Number of tokens in input: 30000
Error: Error code: 400 - {'error': {'message': "This model's maximum context length is 8192 tokens, however you requested 30000 tokens (30000 in your prompt; 0 for the completion). Please reduce your prompt; or completion length.", 'type': 'invalid_request_error', 'param': None, 'code': None}}


In [21]:
from sklearn.metrics.pairwise import cosine_similarity
from openai import OpenAI

client = OpenAI()

sentence_pairs = [
    ("A man is playing guitar", "A person is playing a musical instrument"),
    ("A dog is running in the park", "The cat is sleeping on the couch"),
    ("The weather is sunny today", "It's a bright and clear day outside")
]

for s1, s2 in sentence_pairs:
    response = client.embeddings.create(
        input=[s1, s2],
        model="text-embedding-3-small"
    )
    similarity = cosine_similarity(
        [response.data[0].embedding],
        [response.data[1].embedding]
    )
    print(f"Sentence 1: {s1}")
    print(f"Sentence 2: {s2}")     
    print(f"Similarity: {similarity[0][0]:.4f}\n")

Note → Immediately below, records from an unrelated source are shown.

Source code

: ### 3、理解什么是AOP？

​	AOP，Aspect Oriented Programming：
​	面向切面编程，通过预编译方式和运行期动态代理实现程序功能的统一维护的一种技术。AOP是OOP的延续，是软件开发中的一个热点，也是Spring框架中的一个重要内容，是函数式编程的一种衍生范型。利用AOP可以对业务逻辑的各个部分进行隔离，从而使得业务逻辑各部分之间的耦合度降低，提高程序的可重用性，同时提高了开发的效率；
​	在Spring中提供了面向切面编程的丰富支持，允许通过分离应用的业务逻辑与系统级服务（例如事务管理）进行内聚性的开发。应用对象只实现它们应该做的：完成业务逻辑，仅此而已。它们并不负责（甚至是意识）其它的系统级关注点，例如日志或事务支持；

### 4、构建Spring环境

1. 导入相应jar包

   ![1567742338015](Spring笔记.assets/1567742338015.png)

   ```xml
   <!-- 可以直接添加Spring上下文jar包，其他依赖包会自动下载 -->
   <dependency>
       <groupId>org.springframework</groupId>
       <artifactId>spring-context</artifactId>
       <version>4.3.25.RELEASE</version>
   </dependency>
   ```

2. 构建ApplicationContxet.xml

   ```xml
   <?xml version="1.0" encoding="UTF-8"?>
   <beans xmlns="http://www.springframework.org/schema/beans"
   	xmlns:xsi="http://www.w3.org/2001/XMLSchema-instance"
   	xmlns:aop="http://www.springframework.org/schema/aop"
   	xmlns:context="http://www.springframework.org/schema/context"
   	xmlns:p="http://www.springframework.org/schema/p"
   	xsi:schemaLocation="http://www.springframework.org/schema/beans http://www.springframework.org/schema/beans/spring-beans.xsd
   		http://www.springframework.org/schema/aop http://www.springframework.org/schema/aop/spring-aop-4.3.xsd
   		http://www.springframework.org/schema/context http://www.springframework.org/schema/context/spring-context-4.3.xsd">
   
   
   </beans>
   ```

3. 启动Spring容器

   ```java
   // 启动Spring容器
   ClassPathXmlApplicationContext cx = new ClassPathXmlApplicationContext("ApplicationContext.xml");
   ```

Sentence 1: A man is playing guitar
Sentence 2: A person is playing a musical instrument
Similarity: 0.6146

Sentence 1: A dog is running in the park
Sentence 2: The cat is sleeping on the couch
Similarity: 0.1948

Sentence 1: The weather is sunny today
Sentence 2: It's a bright and clear day outside
Similarity: 0.6751